When the task reaches event.wait.aio(), it generates a task report. In the Flyte UI, you will see a link labeled Event Form (generated by the EventFormLink class).

  1. Click the link to open the HITL web interface.
  2. The interface displays your prompt and an input field tailored to your data_type (e.g., a numeric input for int, or a dropdown for bool).
  3. Enter the value and click Submit.

The task will detect the submission in object storage during its next poll (default interval is 5 seconds) and resume execution.

Step 4: Programmatic Submission via API

If you want to submit values from an external system or a custom UI instead of the built-in form, you can use the JSON API endpoint. The Event object provides the base URL via event.api_url.

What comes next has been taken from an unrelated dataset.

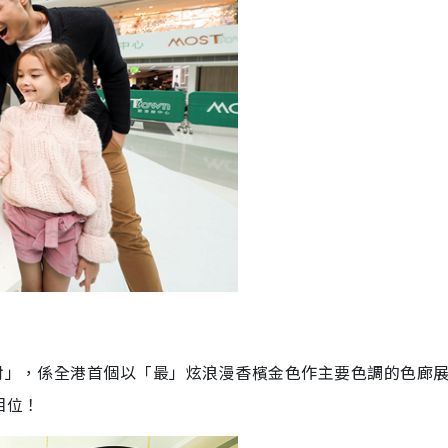
派對」，係全港首個以「最」炫浪漫香檳金色作主要色調的色廊
相位！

Submissions must follow the HITLSubmissionTyped schema. You will need the request_id and response_path from the Event instance.

import requests
from flyteplugins.hitl._app import HITLSubmissionTyped

# Example of an external script submitting a value
def submit_value_programmatically(event_instance):
submission = {
"request_id": event_instance.request_id,
"value": 42,
"data_type": "int",
"response_path": event_instance._response_path
}

response = requests.post(
f"{event_instance.endpoint}/submit/json",
json=submission
)
return response.json()

How it Works

  • Crash Resilience: The Event class does not store state in memory. Instead, it writes request metadata to object storage and polls for a response file. If the Flyte task pod crashes and restarts, it will recreate the Event object and resume polling the same storage path, allowing the workflow to continue without losing the human's input.
  • Data Types: The plugin supports int, float, bool, and str. The HITLSubmissionTyped model ensures that values submitted via the API are validated and converted to the correct Python type before being returned to your task.
  • Polling: The wait() method uses a durable sleep mechanism. While the task remains in a "Running" state in Flyte, it consumes minimal resources while waiting for the response file to appear in storage.

Next Steps

  • Try using data_type=bool to create an approval gate in your workflow.
  • Customize the timeout_seconds to handle long-running human processes.
  • Integrate the /submit/json endpoint into a Slack bot or custom dashboard to trigger workflow continuations.